The class IIa HDACs prevent degradation of RBFOX2 by Chaperone-Mediated Autophagy

By modulating the acetylation level of histones, histone deacetylases (HDACs) are enzymes playing a key role in the control of gene expression. In addition to histones, HDACs also have non-histone substrates, which may relate to potential roles for HDACs outside of gene regulation. Because HDACs are key regulators of major cellular processes such as cell division, apoptosis and differentiation, it is not surprising that these enzymes have emerged as attractive therapeutic targets for cancer. While the in vivo antitumoral activities of several small molecules HDACs inhibitors have generated a lot of hope, these molecules often showed dramatic side-effects. It is suspected that these side effects could be related to unknown functions of HDACs. The goal of this project is to identify novel, unsuspected functions of HDACs that will help developing more efficient and specific HDAC-based antitumoral therapies.

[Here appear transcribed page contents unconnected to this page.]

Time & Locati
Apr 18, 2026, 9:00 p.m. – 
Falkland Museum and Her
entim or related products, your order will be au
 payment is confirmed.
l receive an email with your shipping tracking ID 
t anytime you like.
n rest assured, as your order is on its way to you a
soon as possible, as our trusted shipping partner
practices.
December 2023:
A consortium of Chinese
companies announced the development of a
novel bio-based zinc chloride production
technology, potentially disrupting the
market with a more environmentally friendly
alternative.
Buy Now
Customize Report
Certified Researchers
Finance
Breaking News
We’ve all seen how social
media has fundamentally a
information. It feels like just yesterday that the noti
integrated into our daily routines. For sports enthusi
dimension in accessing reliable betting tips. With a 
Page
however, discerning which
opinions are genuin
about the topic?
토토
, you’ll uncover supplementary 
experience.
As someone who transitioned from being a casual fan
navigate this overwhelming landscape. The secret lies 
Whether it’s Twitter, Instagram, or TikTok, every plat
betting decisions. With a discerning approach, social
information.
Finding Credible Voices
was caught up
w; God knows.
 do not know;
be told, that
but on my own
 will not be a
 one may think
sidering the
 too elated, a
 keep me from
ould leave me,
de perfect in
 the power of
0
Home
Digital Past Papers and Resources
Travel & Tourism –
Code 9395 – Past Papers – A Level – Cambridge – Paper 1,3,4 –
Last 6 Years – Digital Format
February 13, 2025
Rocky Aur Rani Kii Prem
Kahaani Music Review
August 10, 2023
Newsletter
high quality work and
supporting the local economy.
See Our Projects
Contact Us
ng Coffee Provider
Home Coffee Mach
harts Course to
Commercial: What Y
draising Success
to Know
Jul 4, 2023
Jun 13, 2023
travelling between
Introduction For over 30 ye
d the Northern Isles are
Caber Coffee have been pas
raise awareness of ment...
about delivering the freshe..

To identify novel functions of HDACs, we used a high-throughput yeast two hybrid (Y2H) approach. This led to the first comprehensive interactomic map of class IIa HDACs that includes 84 protein partners. Among new HDACs partners, we identified several RNA-binding proteins (RBPs) involved in mRNA processing. In this work, we focused on one, the alternative splicing regulator RBFOX2, and investigated its regulation by class IIa HDACs. Through various approaches, we verified that HDAC7 interacts with RBFOX2. In addition, we found that silencing of HDAC7 correlates with a decrease in stability of RBFOX2. Because we identified a potential CMA-specific KFERQ motif in RBFOX2, we tested the possibility that RBFOX2 might be degraded through Chaperone-Mediated Autophagy (CMA). Supporting this hypothesis, we found that RBFOX2 interacts with the co-chaperone HSC70. RBFOX2 levels are sensitive to CMA inducers, including serum starvation and 6AN. Interestingly, we found that a lysine residue in the KFERQ motif of RBFOX2 is acetylated, suggesting that HDAC7 might control RBFOX2 degradation through reversible acetylation. Indeed, degradation of RBFOX2 following HDAC7 silencing was reverted with an inhibitor of autophagy, bafilomycin A1. Analysis of RNA splicing pattern in cells depleted for HDAC7 showed that absence of HDAC7 is associated with 159 alternative splicing events. These events mostly include exon skipping that is known to be the major splicing event in which RBFOX2 is involved. In addition, we observed a highly statistically overlap between splicing events associated with RBFOX2 and HDAC7 depletion.